But they also developed a whole system of what would now be called sympathetic magic—complex relationships between metals and the planets, for instance. In a poorly understood universe, this wasn’t an unreasonable hypothesis, but it’s the sort of thing that, with the benefit of hindsight, had Keynes talking about “magicians”. Alchemy’s reputation also suffered from the fact that it was a happy hunting-ground for charlatans and swindlers from its earliest days, and its reputation was not improved by the idea, among its practitioners, that they were party to Secret Knowledge, which had to be guarded and encoded with complex symbolism.

Ball also explores alchemical laboratory processes and vocabulary—alembics and crucibles; elixirs and spirits and essences. My favourite among the etymologies he offers is actually a fake one—the story that the element antimony gets its name from Latin antimonachos “nemesis of monks”, because of an alleged mass poisoning episode perpetrated by the (pseudonymous, if not fictitious) alchemist, Basil Valentine.

And beyond all that, Ball takes us through the links between alchemical mysticism and more modern versions—Rosicrucianism, Theosophy, and the Hermetic Order of the Golden Dawn.

The cast of characters is huge, from royalty to scoundrels, clerics to conjurers, artists to scientists. The design, layout and illustration of the book is gorgeous (though the Arab physician Muḥammad al-Rāzī has been the victim of a typesetting lapse). My only complaint would be that there’s not enough text—I wanted more detail than Ball had space to give.

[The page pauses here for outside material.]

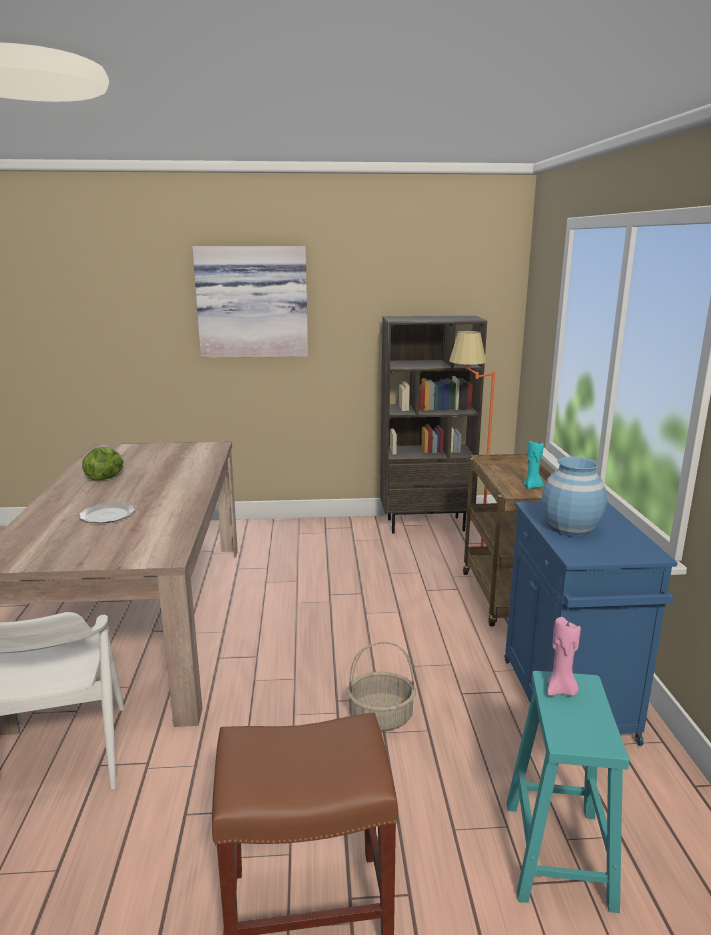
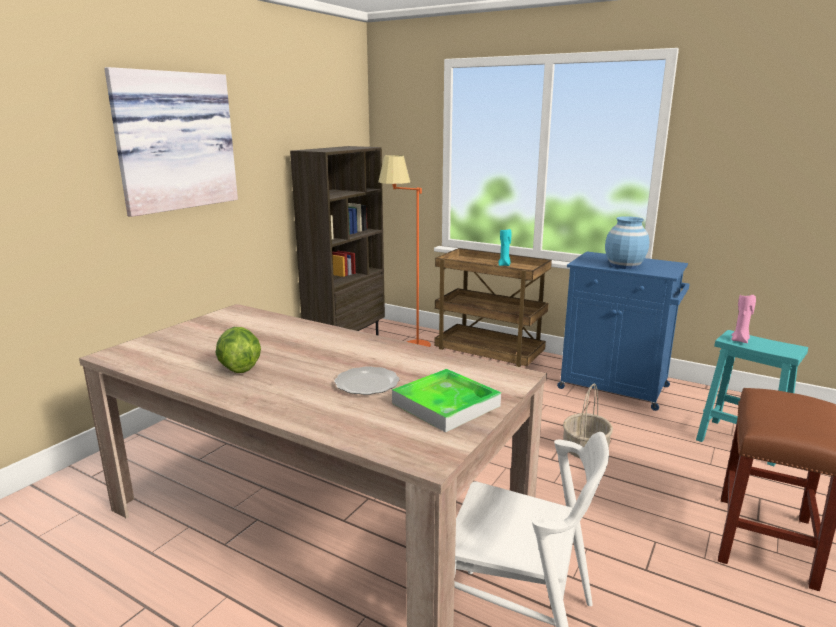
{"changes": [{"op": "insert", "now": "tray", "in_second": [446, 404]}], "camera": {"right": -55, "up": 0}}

* The tercentenary celebration, which should have taken place in1942, was delayed because of World War II. Keynes died before the rescheduled event in 1946, so his brother, Geoffrey Keynes, delivered the lecture in his place.
The Latin name of antimony, antimonium, predates the writings attributed to “Basil Valentine” by 400 years. The true etymology is unknown, but the OED posits that it is, “like other terms of alchemy, a corruption of some Arabic word, refashioned so as to wear a Gr. or L. aspect.”